Stone Age statuettes don disputed apparel
By Bruce Bower
Ancient carved figurines of women have long attracted speculation as possible fertility symbols, mother goddesses, gynecological teaching devices, or even Stone Age erotica. More than 200 of these figures have been found at archaeological sites from France to Russia and have been dated to around 27,000 to 20,000 years ago.
These ancient creations, known as Venus figurines, often display exaggerated genitals, breasts, stomachs, and buttocks. On closer inspection, however, many Venus figurines wear carved renderings of finely woven caps, hairnets, belts, bands across the chest, and skirts, as well as necklaces and bracelets, according to a controversial report in the August–October Current Anthropology.
“We’re not addressing the meaning of these figurines, but we’ve shown that there’s clothing on some of them,” says Olga Soffer of the University of Illinois at Urbana-Champaign, who directed the study. “They depict a fiber-weaving technology that until recently we didn’t know existed in the Stone Age.”
Soffer and her coworkers previously identified impressions of woven material on 27,000-year-old pottery from a Czech Republic site (SN: 5/23/98, p. 332: https://www.sciencenews.org/sn_arc98/5_23_98/bob1.htm). Many archaeologists regard this as the oldest known evidence of weaving.
Soffer concludes that some Venus figurines were “richly and elaborately clad in the woven and plaited finery of their time.” Her work has received much media attention in the past year, and scientific critiques are now emerging, including several published with the new report.
In its analysis of the carvings, Soffer’s team identifies regional differences in Venus apparel. In western Europe, the figurines often exhibit a hair net, depicted as crisscrosses, and, in some cases, show a belted string skirt. A French find known as the Venus of Lespugue wears a belted skirt low on the hip, beneath protruding buttocks, the researchers assert.
In central and eastern Europe, figurines feature hats that portray a style of weaving using coils of fiber, the researchers contend. In their view, woven upper-body bands, belts, and jewelry also appear on many of these Venuses. In central Europe and farther west, belts on Venus figurines hang low on the hip; in eastern Europe, belts circle the waist, Soffer’s team says.
The researchers describe about two-dozen figurines that wear clothing. Stone Age women took charge of weaving and basketry, as they do in traditional societies today, the scientists propose.

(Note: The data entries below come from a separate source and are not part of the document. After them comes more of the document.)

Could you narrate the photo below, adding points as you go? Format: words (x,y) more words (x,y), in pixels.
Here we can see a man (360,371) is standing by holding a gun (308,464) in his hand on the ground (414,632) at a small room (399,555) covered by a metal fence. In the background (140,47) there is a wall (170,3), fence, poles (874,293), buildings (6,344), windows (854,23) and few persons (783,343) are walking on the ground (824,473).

The detail portrayed indicates that women either carved the clad Venuses or guided those who did, the team theorizes.
Linda R. Owen of the University of Tübingen in Germany calls the new report a “spectacular” insight into the life of prehistoric women.
However, some of the evidence appears dubious, says Margherita Mussi of the University of Rome. For example, Venus of Lespugue most likely portrays two women, one of them upside down, Mussi holds. The alleged skirt is actually the hair of the upside-down woman, she says.

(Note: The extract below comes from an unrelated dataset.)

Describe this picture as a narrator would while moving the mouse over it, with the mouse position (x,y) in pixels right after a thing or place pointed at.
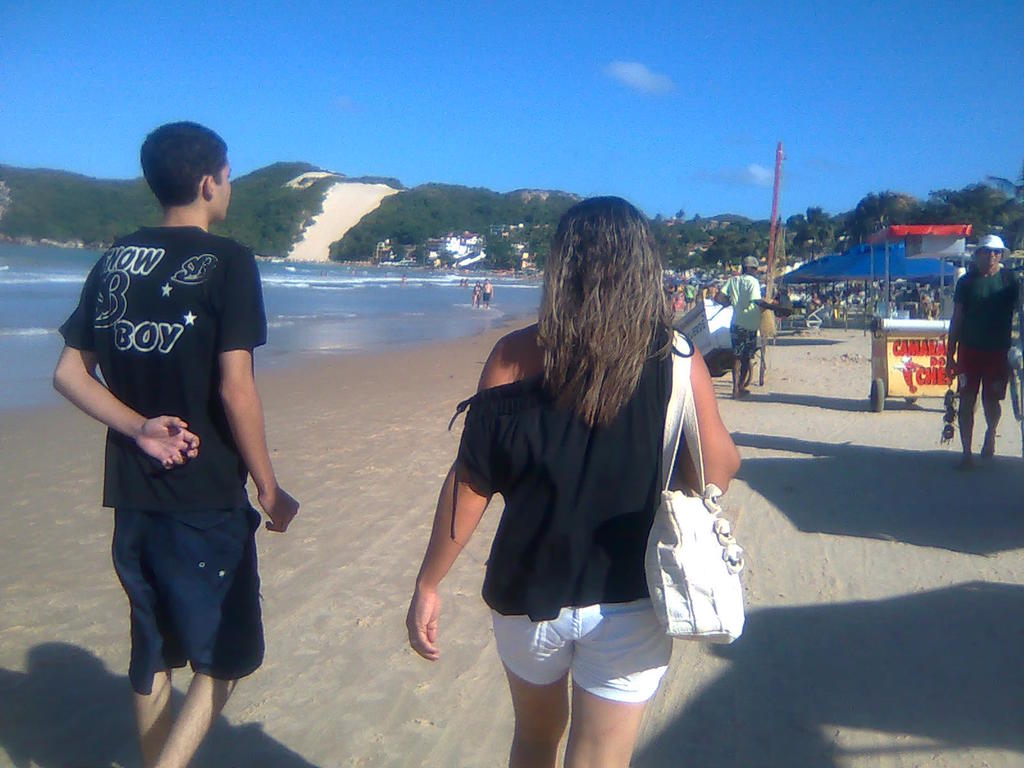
This is the man (217,470) and woman (578,455) walking. This looks like a seashore (398,375). There are few people (753,305) standing. I think these are the wheel carts (882,352). I can see the tents (878,260). This looks like a hill (490,225). These are the trees (534,261). Here is the sea (48,304). This is the sky (650,80).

Also, even the allegedly clad figurines remain largely nude and emphasize sexuality, says Janusz K. Kozlowski of Jagiellonian University in Kraków, Poland.
“The vast majority of Venus figurines don’t have good evidence of clothing of any type,” contends Randall K. White of New York University. Many suspected examples of woven caps might instead depict hairstyles, he says.
Although women are weavers in modern foraging groups, researchers can’t assume that they played that role in the Stone Age, he adds.